Imagine this: You are a woman, alone, jogging so early in the morning that the sun isn’t even awake yet. Heck, most of Seattle isn’t awake yet. It’s Saturday. You start to jog across a drawbridge when a car pulls into the bike lane behind you, a place where it has no business being. You look over your shoulder, feeling worried. The car slowly follows you.
Well, in this case, the jogger was in luck, because the driver was me. Driving slowly down the bike lane is the only way for me to get to my designated parking space when I work on this particular drawbridge. Of course, I couldn’t explain this to the jogger. By the time I got out of my car, she was long gone, as well she should have been. I’m sure I scared her half to death, and I feel terrible about that.

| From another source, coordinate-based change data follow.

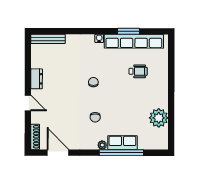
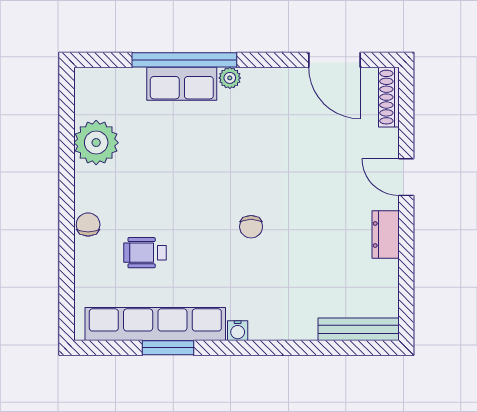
chair: (95, 117) -> (88, 225), moved

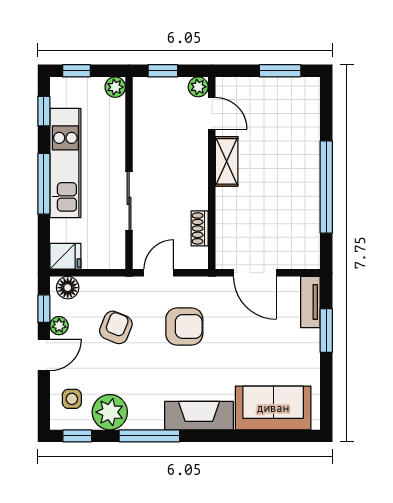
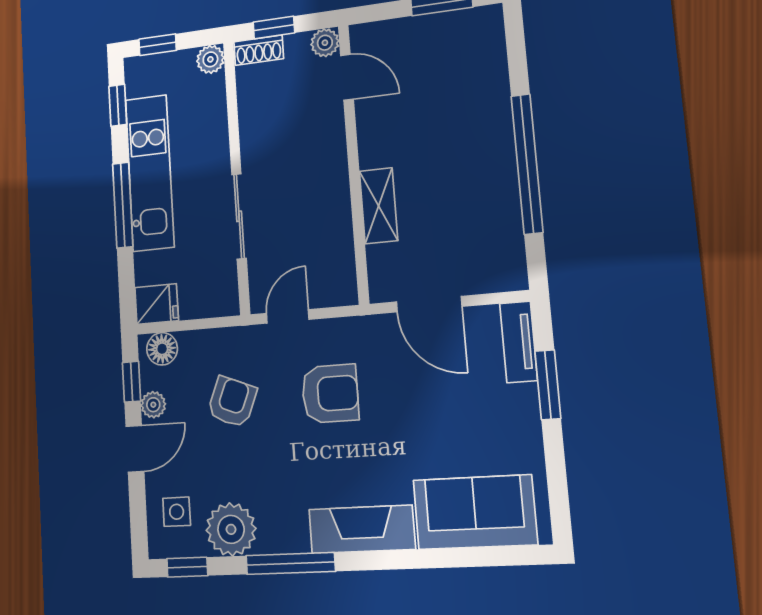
shelving: (227, 161) -> (379, 206), moved
shoe rack: (200, 228) -> (259, 50), moved, turned -90

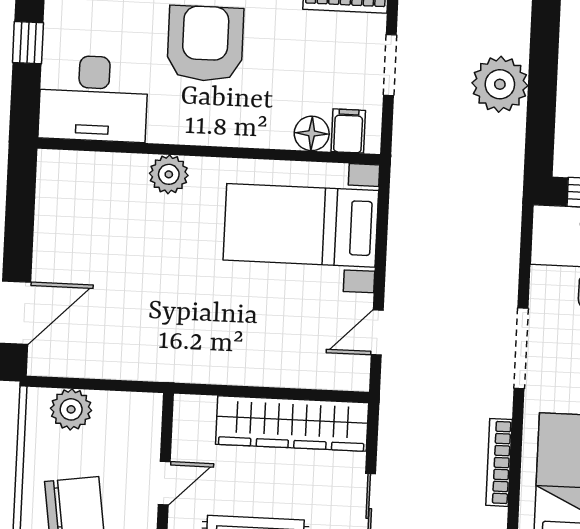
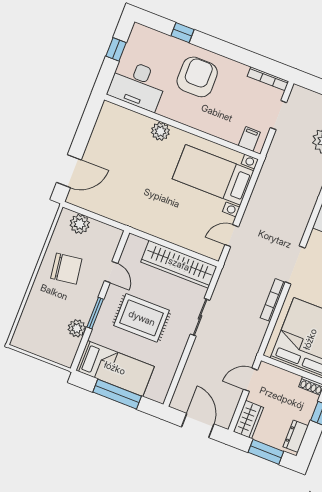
floor lamp: (312, 133) -> (232, 134), removed
bookcase: (499, 462) -> (273, 300), moved
door: (164, 483) -> (111, 272), hinge flipped

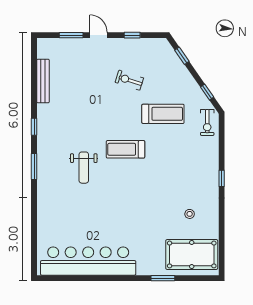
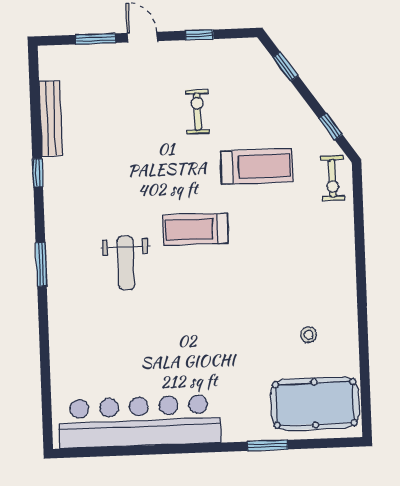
exercise bike: (129, 80) -> (197, 111), turned 72
window: (34, 127) -> (38, 173), moved
window: (222, 178) -> (361, 272), removed

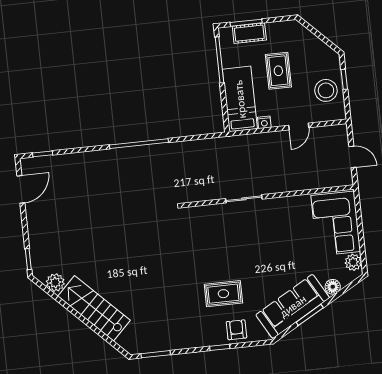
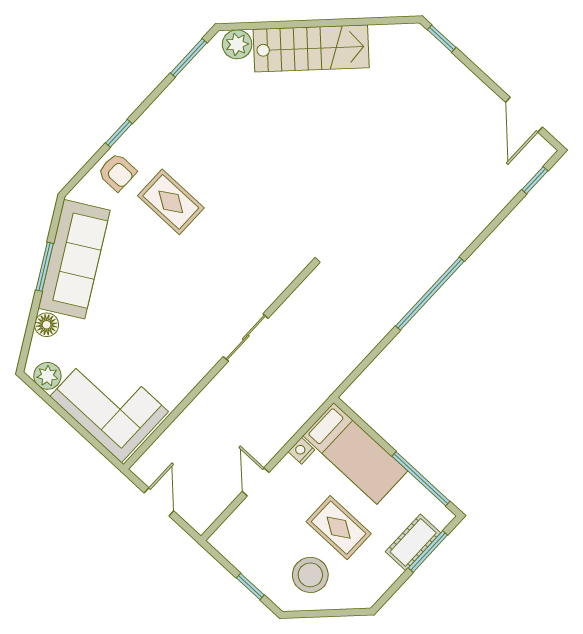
stool: (326, 90) -> (310, 575), moved
door: (353, 157) -> (159, 502), swing flipped
plant: (55, 283) -> (237, 44), moved
rug: (223, 294) -> (171, 202), turned 90

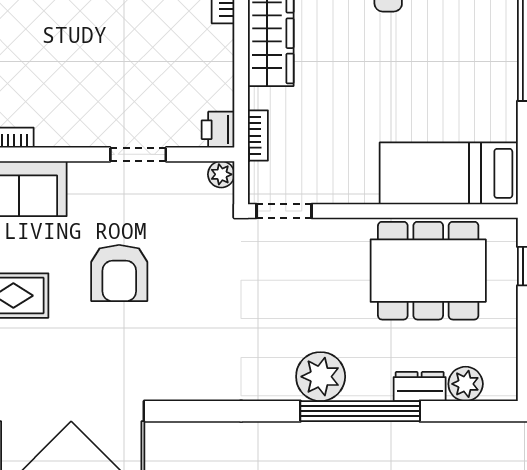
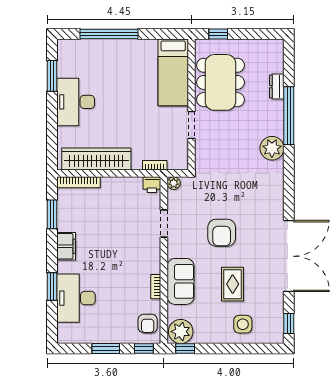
doorway: (284, 211) -> (192, 125), moved
armchair: (119, 273) -> (222, 233), turned 90
plant: (321, 377) -> (272, 148), moved
plant: (466, 384) -> (276, 64), removed

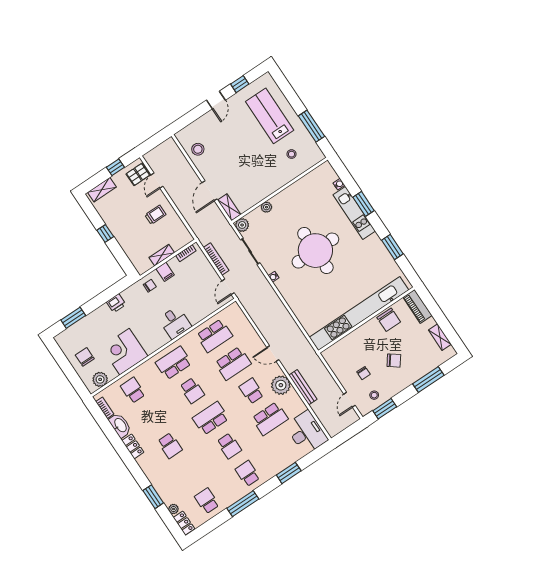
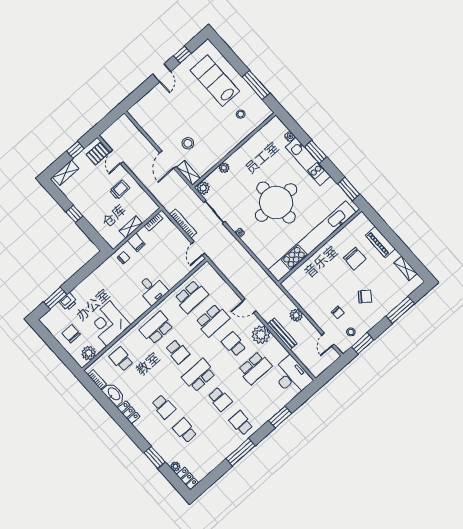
stool: (198, 149) -> (188, 143), moved
printer: (116, 303) -> (68, 302), moved
kitchen unit: (359, 314) -> (312, 241), moved
wall: (366, 320) -> (320, 246), moved
plant: (320, 370) -> (296, 315), added
school desk: (207, 501) -> (185, 430), moved

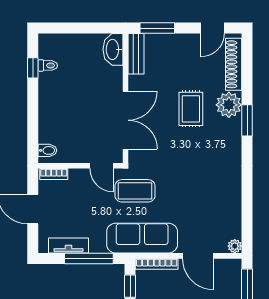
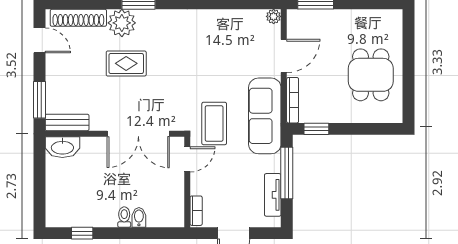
toilet: (48, 65) -> (124, 217), moved
double door: (126, 120) -> (138, 134), swing flipped
bidet: (47, 150) -> (139, 217), moved

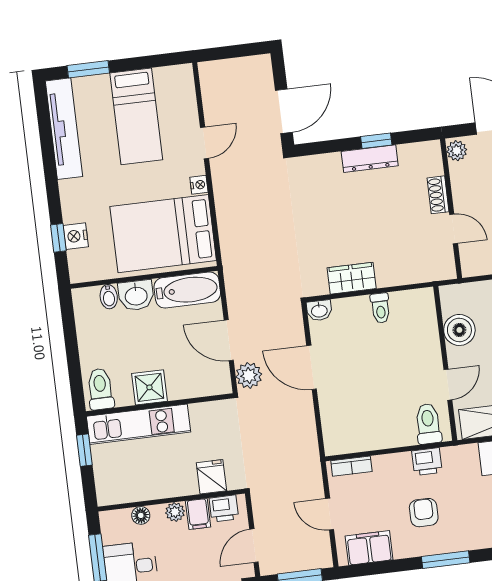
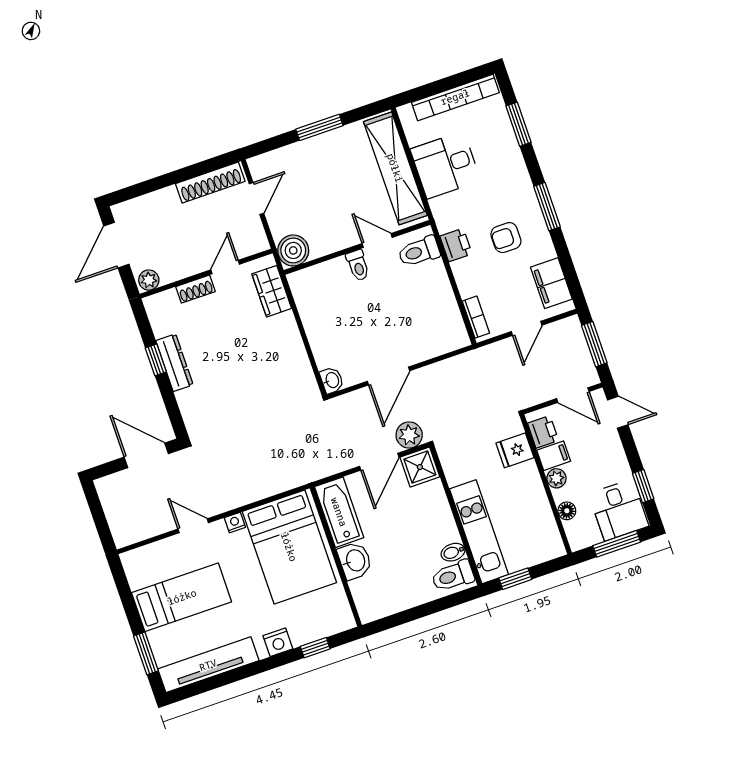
nightstand: (76, 236) -> (278, 642), moved
wardrobe: (352, 278) -> (272, 291), moved
bidet: (109, 297) -> (453, 552), moved, turned 180
toilet: (380, 308) -> (358, 265), moved, turned 90
boiler: (459, 330) -> (293, 250), moved
shower: (149, 387) -> (420, 467), moved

But at the same time, I thought, “Good on her for being hypervigilant.” In this crazy world, you need to err on the side of caution. Too much can go wrong.
I used to be offended, as a teenager, when security guards followed me in stores. I wasn’t a shoplifter, but how would they know that? Yeah, I was being profiled. But stores take a major financial hit because of shoplifters, so where does one draw the line?
Now I don’t take such things personally. I am actually grateful when someone puts me through an extra level of security, for their sake or for mine. Prevention is a good thing.
So, thank you, little old lady, for clutching your purse a little tighter when I walk past.
Thank you, cashier, for asking to see my I.D. when I want to pay by credit card.
Thank you, website, for making me answer security questions.
Thank you, neighbor, for using deadbolts on your doors.
Thank you, driver, for clicking your door locks when you see any human approaching your car.
Thank you, everyone, for taking safety seriously. If we do the little tiny things mentioned above, we’ll prevent crime. The less crime we have, the safer we will all feel.
It’s the propaganda put out by the NRA that we’re in a hyper-violent, Mad Max world that makes politicians find excuses to remove bans on silencers and semi-automatic weapons, and allows mentally ill people to stockpile an armory. It’s those fools who are getting us killed, not those of us who ask for I.D.
So in a strange way, being ever-so-slightly paranoid about your safety increases our safety in general, and reduces the insane belief that military-level weapons are a good idea for the general populous. Our world will never be 100 percent safe. If we own that and take minor precautions, we won’t have to take Mad Max-like ones in the future. Weird how that works.
So please keep clutching those purses! It’s not meant as an insult. I would argue that it’s actually a civic duty.